= Aim of the task =
Format the entry lines below as a numbered list, starting with the line containing "scientific name: Peniophora incarnata" and ending with the line containing "genus: Neoboletus", and leave out any blank lines.

***

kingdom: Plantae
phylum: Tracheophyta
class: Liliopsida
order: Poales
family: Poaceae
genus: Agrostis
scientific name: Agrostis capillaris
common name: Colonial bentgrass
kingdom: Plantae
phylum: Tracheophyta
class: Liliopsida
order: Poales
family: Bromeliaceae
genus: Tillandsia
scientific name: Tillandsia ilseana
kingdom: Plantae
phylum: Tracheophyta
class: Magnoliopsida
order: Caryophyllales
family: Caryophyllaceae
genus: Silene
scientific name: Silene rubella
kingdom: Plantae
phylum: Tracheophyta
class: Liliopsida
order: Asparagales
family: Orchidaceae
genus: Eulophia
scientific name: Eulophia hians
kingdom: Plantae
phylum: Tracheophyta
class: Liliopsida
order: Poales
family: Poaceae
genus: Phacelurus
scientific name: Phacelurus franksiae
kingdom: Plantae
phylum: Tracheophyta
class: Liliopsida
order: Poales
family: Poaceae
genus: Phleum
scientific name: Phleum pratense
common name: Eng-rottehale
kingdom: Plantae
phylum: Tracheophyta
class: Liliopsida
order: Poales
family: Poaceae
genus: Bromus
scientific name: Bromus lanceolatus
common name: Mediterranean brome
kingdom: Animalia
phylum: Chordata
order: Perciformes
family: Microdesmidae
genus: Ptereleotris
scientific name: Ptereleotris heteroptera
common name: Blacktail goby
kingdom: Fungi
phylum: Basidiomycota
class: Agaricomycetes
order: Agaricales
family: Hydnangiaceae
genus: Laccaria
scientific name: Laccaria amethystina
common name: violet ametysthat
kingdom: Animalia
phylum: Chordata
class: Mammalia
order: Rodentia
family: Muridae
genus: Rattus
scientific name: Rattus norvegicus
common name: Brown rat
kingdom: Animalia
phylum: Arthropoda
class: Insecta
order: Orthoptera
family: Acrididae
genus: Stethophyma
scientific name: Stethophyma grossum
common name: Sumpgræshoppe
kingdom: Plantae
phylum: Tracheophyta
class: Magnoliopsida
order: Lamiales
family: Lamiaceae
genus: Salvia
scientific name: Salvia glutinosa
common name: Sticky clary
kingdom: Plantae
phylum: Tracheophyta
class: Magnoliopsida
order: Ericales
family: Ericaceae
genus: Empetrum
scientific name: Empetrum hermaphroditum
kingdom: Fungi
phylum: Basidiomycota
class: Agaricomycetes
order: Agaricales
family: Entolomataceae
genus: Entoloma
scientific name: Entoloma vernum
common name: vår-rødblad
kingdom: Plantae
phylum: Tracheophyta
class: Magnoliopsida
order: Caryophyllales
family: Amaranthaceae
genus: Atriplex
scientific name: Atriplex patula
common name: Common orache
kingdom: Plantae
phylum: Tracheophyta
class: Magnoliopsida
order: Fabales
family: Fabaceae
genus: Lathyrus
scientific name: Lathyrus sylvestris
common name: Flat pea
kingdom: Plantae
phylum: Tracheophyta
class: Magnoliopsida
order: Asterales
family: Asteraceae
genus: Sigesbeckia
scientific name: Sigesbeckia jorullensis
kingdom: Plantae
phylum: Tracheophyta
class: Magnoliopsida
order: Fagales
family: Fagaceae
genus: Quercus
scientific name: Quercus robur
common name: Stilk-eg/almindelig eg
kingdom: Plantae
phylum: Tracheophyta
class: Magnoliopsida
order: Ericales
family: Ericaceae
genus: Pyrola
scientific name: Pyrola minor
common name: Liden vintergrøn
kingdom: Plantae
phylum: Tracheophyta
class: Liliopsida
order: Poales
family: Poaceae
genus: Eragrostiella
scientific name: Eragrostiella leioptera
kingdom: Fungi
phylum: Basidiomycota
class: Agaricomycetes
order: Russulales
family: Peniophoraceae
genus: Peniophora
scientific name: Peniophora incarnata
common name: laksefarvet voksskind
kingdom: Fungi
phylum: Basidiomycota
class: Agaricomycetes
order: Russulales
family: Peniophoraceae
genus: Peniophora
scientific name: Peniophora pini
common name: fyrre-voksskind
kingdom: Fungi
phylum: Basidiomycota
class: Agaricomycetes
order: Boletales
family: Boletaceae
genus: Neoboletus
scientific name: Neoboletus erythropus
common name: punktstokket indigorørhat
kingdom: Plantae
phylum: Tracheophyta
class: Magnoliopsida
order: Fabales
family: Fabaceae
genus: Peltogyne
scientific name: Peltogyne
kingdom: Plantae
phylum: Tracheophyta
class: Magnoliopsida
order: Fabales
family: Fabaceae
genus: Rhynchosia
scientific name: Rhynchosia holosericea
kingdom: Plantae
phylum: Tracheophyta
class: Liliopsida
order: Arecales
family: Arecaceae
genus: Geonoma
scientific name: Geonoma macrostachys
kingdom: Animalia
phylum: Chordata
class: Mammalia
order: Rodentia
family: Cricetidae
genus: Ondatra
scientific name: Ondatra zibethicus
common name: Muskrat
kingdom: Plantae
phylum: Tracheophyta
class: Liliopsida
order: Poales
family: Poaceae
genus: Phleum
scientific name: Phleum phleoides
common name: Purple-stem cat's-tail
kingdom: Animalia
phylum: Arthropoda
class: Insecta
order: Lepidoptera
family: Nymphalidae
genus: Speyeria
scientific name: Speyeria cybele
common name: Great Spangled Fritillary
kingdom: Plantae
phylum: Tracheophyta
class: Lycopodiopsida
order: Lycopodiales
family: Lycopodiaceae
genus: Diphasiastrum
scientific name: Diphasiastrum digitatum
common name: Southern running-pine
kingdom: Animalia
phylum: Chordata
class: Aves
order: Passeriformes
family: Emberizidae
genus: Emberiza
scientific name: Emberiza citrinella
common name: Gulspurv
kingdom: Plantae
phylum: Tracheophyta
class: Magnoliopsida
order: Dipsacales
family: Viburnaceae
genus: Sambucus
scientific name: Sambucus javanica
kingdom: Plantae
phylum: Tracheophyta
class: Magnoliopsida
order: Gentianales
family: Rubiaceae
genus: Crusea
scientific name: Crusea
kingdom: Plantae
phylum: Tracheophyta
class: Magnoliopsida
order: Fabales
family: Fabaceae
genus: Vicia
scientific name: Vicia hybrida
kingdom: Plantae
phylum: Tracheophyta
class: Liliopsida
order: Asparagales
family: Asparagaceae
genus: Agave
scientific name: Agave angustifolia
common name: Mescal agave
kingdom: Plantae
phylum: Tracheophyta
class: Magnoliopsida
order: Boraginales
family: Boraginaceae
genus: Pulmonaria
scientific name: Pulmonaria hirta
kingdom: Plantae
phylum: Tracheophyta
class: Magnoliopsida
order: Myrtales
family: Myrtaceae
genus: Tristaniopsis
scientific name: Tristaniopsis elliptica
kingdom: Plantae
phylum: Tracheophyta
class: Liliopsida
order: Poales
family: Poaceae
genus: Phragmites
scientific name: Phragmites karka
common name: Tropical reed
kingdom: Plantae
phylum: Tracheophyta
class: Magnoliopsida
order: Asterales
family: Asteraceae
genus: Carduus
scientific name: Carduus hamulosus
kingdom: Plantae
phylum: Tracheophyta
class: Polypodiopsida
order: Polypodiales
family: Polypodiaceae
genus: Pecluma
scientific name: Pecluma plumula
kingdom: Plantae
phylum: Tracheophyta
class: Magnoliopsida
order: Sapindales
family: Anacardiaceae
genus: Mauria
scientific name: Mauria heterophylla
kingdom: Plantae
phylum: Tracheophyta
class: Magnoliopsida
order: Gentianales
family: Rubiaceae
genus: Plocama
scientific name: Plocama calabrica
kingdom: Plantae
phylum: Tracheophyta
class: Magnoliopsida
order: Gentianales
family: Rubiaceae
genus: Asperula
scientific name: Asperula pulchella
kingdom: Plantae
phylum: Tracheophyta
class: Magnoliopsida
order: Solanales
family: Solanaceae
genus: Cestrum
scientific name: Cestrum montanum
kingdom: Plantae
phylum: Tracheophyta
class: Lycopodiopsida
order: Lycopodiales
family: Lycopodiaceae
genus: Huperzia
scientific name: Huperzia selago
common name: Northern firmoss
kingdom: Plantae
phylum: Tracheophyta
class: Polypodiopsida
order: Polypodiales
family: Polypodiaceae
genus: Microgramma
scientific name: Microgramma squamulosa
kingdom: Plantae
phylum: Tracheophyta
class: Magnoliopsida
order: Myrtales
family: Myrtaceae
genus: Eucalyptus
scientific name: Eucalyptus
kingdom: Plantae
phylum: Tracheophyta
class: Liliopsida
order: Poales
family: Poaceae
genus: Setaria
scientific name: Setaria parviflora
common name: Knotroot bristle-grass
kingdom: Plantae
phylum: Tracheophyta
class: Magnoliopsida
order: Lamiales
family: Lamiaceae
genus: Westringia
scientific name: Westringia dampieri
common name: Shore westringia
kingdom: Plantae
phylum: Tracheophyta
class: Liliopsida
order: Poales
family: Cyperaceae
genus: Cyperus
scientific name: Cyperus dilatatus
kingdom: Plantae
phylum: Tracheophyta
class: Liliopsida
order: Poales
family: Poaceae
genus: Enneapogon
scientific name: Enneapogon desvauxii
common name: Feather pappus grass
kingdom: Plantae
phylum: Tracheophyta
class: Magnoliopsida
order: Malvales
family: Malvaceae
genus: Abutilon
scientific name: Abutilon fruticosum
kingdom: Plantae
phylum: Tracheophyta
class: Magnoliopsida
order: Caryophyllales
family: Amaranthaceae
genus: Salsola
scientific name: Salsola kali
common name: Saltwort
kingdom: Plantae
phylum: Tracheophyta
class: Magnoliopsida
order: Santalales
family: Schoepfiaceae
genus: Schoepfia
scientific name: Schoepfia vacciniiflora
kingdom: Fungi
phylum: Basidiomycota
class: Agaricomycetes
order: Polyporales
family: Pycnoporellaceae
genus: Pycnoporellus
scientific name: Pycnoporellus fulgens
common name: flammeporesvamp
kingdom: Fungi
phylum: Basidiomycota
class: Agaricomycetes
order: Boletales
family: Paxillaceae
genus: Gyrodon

***

= Full output =
1. scientific name: Peniophora incarnata
2. common name: laksefarvet voksskind
3. kingdom: Fungi
4. phylum: Basidiomycota
5. class: Agaricomycetes
6. order: Russulales
7. family: Peniophoraceae
8. genus: Peniophora
9. scientific name: Peniophora pini
10. common name: fyrre-voksskind
11. kingdom: Fungi
12. phylum: Basidiomycota
13. class: Agaricomycetes
14. order: Boletales
15. family: Boletaceae
16. genus: Neoboletus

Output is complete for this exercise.